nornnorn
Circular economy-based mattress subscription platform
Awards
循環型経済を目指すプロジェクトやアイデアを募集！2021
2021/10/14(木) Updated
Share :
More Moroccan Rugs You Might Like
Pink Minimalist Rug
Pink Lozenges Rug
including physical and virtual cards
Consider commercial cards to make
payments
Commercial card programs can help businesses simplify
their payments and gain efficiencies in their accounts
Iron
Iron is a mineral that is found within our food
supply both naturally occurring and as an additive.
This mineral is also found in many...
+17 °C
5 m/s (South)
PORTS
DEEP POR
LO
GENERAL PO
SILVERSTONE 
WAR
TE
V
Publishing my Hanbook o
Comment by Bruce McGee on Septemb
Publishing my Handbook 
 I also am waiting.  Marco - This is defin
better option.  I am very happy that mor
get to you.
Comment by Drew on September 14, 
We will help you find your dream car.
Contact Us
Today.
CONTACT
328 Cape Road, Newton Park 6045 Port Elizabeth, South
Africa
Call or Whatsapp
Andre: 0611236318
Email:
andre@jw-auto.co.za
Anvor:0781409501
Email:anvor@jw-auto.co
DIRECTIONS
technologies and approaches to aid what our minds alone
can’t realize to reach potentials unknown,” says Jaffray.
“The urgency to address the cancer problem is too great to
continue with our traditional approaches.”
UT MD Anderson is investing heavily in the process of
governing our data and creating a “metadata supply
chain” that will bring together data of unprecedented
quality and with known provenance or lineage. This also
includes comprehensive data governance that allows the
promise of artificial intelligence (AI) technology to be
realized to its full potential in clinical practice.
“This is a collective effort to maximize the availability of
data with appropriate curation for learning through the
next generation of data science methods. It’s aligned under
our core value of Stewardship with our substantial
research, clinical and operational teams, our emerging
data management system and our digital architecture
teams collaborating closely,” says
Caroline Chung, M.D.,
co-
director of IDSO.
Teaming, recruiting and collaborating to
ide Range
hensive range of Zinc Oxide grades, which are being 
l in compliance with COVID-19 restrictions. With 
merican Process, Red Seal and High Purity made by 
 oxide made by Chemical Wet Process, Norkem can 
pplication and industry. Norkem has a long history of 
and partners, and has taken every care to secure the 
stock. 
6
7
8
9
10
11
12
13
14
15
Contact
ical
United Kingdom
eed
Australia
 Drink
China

* * * * * * * * *

Copy out every one of the lines above word for word, with nothing changed.

● **Task response**:
nornnorn
Circular economy-based mattress subscription platform
Awards
循環型経済を目指すプロジェクトやアイデアを募集！2021
2021/10/14(木) Updated
Share :
More Moroccan Rugs You Might Like
Pink Minimalist Rug
Pink Lozenges Rug
including physical and virtual cards
Consider commercial cards to make
payments
Commercial card programs can help businesses simplify
their payments and gain efficiencies in their accounts
Iron
Iron is a mineral that is found within our food
supply both naturally occurring and as an additive.
This mineral is also found in many...
+17 °C
5 m/s (South)
PORTS
DEEP POR
LO
GENERAL PO
SILVERSTONE 
WAR
TE
V
Publishing my Hanbook o
Comment by Bruce McGee on Septemb
Publishing my Handbook 
 I also am waiting.  Marco - This is defin
better option.  I am very happy that mor
get to you.
Comment by Drew on September 14, 
We will help you find your dream car.
Contact Us
Today.
CONTACT
328 Cape Road, Newton Park 6045 Port Elizabeth, South
Africa
Call or Whatsapp
Andre: 0611236318
Email:
andre@jw-auto.co.za
Anvor:0781409501
Email:anvor@jw-auto.co
DIRECTIONS
technologies and approaches to aid what our minds alone
can’t realize to reach potentials unknown,” says Jaffray.
“The urgency to address the cancer problem is too great to
continue with our traditional approaches.”
UT MD Anderson is investing heavily in the process of
governing our data and creating a “metadata supply
chain” that will bring together data of unprecedented
quality and with known provenance or lineage. This also
includes comprehensive data governance that allows the
promise of artificial intelligence (AI) technology to be
realized to its full potential in clinical practice.
“This is a collective effort to maximize the availability of
data with appropriate curation for learning through the
next generation of data science methods. It’s aligned under
our core value of Stewardship with our substantial
research, clinical and operational teams, our emerging
data management system and our digital architecture
teams collaborating closely,” says
Caroline Chung, M.D.,
co-
director of IDSO.
Teaming, recruiting and collaborating to
ide Range
hensive range of Zinc Oxide grades, which are being 
l in compliance with COVID-19 restrictions. With 
merican Process, Red Seal and High Purity made by 
 oxide made by Chemical Wet Process, Norkem can 
pplication and industry. Norkem has a long history of 
and partners, and has taken every care to secure the 
stock. 
6
7
8
9
10
11
12
13
14
15
Contact
ical
United Kingdom
eed
Australia
 Drink
China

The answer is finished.